This a Boneless Pork Loin.
Cure is 3 tablespoons Unbleached
Sugar (raw sugar), 2 tablespoons Salt
and 1
tablespoon of
Cumin.
You can leave out the Cumin. Basic Cures are Salt and Sugar.
You can buy Morton's Tender Quick. Just use that and add any other spices
you like to it.
Put on the cure liberally, covering entire Loin.
Put it in
a plastic bag. Seal it really well because
the water will seep out of it. Put it in the frig.
It has been in the frig for 24 hours. I
took it out
of the bag to pour off the water.
I poured off the liquid.
I put on some more cure. I used just
the sugar and
salt this time.
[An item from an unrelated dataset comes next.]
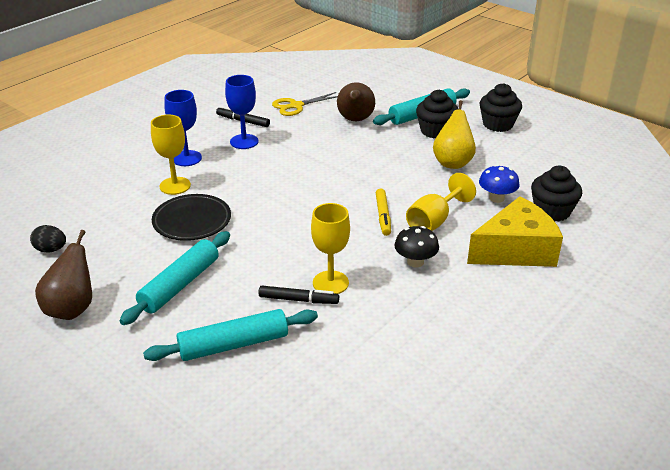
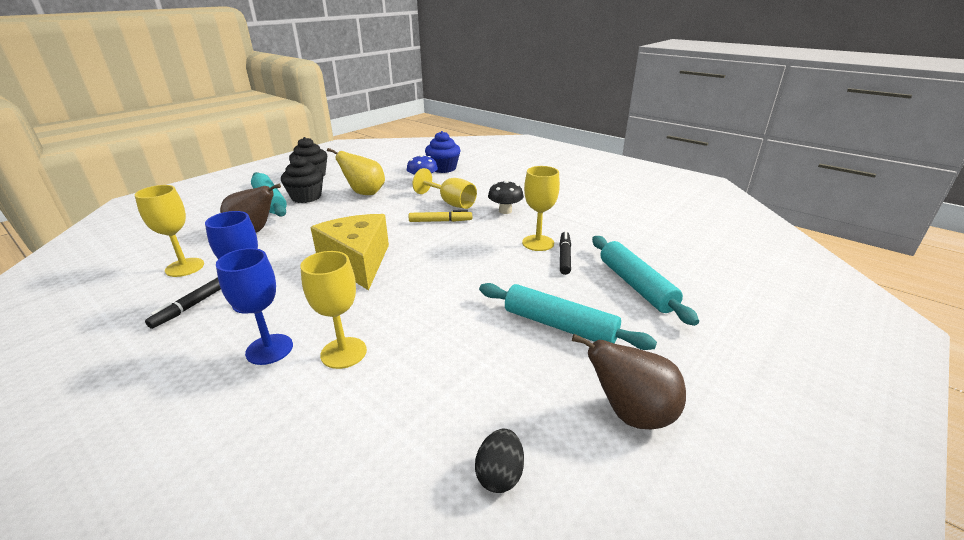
camera: 90 degrees left, 5 degrees down
black plate [152,194,231,241] -> none
yellow scissors [272,92,338,116] -> yellow goblet [135,185,204,277]
yellow cheese [467,196,563,267] -> yellow cheese moved to [310,214,389,290]
black cupcake [531,166,582,222] -> blue cupcake [425,131,461,173]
I think it
already has enough cumin on it.
I will leave them in the frig for another
day or even 2. You can leave it in the frig for as long as 5
days.
I put it in an aluminum pan with an internal
thermometer
in her. I did not add any rub
on her and I did not add beer to the
pan.. I
just sprayed her down with
the Ol' 50/50 mix
of Jack and Apple Juice.
I got the Ol' Brinkmann up to 275 and put
her in
using Lump Charcoal for heat and Apple wood for smoke.
I added a beer to the pan when the internal
temp reached 145. She
looked like she was
drying out a little, so I covered her with foil.
I pulled her off at 165.
Slice up and ready to eat.
I hate it when I break those eggs!!!!!